[[ RECORDS SUPPLIED, beginning ]]
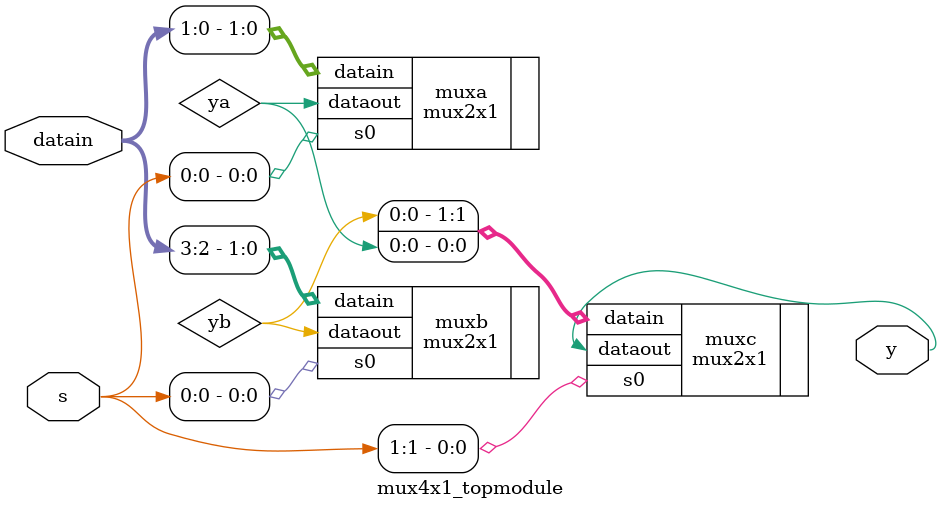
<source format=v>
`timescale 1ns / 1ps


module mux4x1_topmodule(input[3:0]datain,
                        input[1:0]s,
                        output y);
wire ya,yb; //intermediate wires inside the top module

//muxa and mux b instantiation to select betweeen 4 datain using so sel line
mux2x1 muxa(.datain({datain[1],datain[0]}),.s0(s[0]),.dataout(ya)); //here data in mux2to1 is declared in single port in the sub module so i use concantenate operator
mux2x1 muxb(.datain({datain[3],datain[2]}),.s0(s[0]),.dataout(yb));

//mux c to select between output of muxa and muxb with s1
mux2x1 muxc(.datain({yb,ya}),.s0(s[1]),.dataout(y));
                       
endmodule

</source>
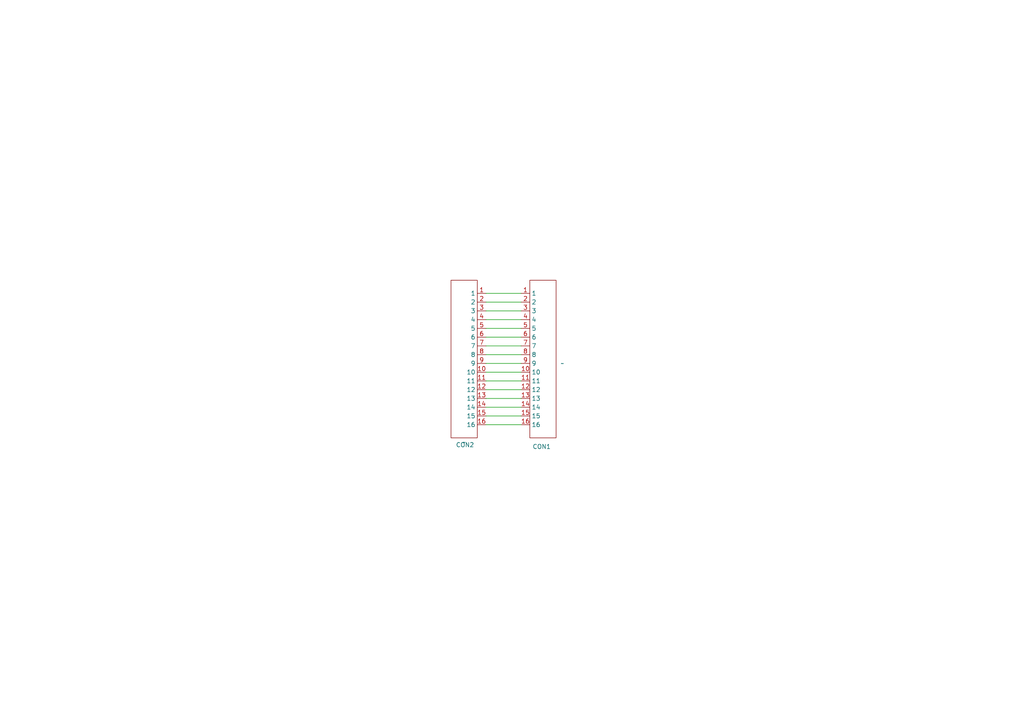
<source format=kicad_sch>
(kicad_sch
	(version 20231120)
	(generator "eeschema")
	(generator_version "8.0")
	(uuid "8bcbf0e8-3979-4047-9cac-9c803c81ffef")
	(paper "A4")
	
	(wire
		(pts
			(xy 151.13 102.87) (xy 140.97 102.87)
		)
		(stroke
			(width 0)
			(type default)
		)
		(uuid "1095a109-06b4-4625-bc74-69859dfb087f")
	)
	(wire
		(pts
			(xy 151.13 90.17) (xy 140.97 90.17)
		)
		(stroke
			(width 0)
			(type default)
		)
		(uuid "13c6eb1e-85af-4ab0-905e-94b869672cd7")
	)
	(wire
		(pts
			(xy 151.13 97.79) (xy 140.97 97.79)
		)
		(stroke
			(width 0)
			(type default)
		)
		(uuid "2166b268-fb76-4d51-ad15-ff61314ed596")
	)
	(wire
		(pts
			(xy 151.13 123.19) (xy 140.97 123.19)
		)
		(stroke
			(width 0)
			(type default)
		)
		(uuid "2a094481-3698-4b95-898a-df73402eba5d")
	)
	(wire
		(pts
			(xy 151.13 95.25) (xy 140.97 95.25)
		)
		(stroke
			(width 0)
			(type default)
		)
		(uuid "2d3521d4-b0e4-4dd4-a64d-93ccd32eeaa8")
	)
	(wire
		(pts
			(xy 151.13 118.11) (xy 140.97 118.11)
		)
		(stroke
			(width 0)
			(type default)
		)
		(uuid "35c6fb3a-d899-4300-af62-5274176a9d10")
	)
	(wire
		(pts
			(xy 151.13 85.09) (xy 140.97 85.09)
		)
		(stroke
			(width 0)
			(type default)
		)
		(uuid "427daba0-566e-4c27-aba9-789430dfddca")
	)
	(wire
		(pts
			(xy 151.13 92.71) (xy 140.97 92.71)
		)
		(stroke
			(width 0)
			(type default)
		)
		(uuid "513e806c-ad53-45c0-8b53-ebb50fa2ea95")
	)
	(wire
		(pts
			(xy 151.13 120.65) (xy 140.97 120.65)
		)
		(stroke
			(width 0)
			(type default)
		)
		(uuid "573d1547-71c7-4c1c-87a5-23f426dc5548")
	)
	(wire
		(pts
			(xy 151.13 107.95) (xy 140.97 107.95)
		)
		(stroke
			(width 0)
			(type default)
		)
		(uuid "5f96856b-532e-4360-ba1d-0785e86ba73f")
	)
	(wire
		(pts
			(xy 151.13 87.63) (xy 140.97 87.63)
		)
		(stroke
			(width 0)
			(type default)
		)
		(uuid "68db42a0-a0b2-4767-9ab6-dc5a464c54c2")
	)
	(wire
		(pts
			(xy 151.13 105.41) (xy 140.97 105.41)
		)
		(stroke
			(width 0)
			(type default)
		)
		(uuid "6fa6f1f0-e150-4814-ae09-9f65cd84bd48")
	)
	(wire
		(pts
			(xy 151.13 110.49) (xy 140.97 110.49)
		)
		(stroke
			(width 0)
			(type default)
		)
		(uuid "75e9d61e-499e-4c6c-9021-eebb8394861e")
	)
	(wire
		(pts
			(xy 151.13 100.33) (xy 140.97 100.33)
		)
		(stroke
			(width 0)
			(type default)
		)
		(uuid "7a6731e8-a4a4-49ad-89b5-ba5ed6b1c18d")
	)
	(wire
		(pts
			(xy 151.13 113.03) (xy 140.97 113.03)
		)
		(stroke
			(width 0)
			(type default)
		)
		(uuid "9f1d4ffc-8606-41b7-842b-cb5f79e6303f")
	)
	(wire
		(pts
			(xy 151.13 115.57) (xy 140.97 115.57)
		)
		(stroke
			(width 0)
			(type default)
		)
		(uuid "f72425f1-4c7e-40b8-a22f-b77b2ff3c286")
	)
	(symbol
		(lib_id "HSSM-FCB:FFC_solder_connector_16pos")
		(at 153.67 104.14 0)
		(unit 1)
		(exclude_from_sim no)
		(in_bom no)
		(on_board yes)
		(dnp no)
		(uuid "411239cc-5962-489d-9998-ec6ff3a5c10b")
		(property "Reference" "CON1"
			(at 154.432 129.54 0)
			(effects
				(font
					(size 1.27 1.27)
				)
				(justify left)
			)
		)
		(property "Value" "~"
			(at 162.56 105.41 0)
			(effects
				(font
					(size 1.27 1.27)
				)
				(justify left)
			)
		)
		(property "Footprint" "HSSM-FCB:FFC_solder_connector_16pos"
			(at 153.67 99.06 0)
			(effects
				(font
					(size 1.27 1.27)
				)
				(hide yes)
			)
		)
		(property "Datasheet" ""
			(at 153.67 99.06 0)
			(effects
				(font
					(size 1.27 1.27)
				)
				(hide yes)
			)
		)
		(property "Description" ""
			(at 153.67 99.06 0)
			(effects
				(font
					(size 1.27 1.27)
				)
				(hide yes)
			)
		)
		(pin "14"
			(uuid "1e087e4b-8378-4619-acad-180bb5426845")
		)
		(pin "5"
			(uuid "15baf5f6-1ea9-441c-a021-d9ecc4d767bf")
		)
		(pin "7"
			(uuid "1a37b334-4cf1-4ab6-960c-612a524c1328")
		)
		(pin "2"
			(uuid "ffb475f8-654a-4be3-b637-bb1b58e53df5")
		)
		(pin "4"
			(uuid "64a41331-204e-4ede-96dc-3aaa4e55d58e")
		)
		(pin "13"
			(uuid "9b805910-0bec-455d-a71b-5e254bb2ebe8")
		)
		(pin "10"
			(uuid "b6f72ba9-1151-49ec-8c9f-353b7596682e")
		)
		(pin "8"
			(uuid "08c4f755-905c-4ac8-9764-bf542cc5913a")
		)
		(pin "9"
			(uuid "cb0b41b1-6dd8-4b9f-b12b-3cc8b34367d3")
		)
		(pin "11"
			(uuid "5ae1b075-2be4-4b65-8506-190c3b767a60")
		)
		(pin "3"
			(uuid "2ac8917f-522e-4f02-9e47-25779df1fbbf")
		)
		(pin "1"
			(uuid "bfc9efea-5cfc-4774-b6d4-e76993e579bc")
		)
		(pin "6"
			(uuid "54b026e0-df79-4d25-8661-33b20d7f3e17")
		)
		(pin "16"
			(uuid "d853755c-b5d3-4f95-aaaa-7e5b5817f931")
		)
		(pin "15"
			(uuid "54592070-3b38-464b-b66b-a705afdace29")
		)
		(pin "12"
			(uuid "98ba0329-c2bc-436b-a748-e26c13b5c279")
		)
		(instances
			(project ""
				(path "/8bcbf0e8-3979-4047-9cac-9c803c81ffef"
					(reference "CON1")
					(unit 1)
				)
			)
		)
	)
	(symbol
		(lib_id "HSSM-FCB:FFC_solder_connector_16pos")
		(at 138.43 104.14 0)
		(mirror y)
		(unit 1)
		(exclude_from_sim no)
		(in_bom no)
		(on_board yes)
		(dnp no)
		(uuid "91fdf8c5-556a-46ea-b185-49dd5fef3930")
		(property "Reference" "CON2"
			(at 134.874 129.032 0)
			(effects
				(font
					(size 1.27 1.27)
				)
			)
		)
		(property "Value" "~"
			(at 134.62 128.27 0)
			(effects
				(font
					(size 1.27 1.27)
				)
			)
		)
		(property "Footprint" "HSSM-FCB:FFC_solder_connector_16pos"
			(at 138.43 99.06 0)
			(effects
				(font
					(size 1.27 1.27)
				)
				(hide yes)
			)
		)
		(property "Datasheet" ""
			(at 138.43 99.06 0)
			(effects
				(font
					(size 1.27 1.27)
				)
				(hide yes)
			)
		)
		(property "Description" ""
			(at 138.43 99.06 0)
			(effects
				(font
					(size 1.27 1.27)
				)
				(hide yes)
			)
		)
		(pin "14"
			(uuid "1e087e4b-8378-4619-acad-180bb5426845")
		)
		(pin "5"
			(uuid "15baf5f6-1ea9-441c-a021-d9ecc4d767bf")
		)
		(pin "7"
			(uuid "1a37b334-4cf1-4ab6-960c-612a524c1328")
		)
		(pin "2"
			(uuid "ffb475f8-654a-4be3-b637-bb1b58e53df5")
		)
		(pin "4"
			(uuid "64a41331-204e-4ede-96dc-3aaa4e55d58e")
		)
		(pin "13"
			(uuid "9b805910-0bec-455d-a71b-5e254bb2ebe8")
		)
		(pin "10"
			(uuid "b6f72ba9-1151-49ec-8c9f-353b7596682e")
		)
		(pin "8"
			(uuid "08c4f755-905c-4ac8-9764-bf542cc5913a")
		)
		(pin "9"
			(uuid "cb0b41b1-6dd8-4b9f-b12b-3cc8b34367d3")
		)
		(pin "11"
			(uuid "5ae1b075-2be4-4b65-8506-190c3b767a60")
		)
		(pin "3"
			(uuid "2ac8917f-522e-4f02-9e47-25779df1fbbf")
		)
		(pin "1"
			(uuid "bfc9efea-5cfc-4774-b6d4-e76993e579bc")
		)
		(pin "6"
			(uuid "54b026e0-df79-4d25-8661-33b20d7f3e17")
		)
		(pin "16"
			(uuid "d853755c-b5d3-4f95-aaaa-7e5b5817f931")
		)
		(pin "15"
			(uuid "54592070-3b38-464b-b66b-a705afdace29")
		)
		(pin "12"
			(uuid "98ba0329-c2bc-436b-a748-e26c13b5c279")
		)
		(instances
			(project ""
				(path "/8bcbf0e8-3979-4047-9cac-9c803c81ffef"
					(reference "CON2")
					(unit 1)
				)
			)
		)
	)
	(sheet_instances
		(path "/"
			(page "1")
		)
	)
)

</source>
[[ RECORDS SUPPLIED, end ]]
- _TO DO_:
Show the lines of the records above that mention "dataout".

- _SOLUTION_:
mux2x1 muxa(.datain({datain[1],datain[0]}),.s0(s[0]),.dataout(ya)); //here data in mux2to1 is declared in single port in the sub module so i use concantenate operator
mux2x1 muxb(.datain({datain[3],datain[2]}),.s0(s[0]),.dataout(yb));
mux2x1 muxc(.datain({yb,ya}),.s0(s[1]),.dataout(y));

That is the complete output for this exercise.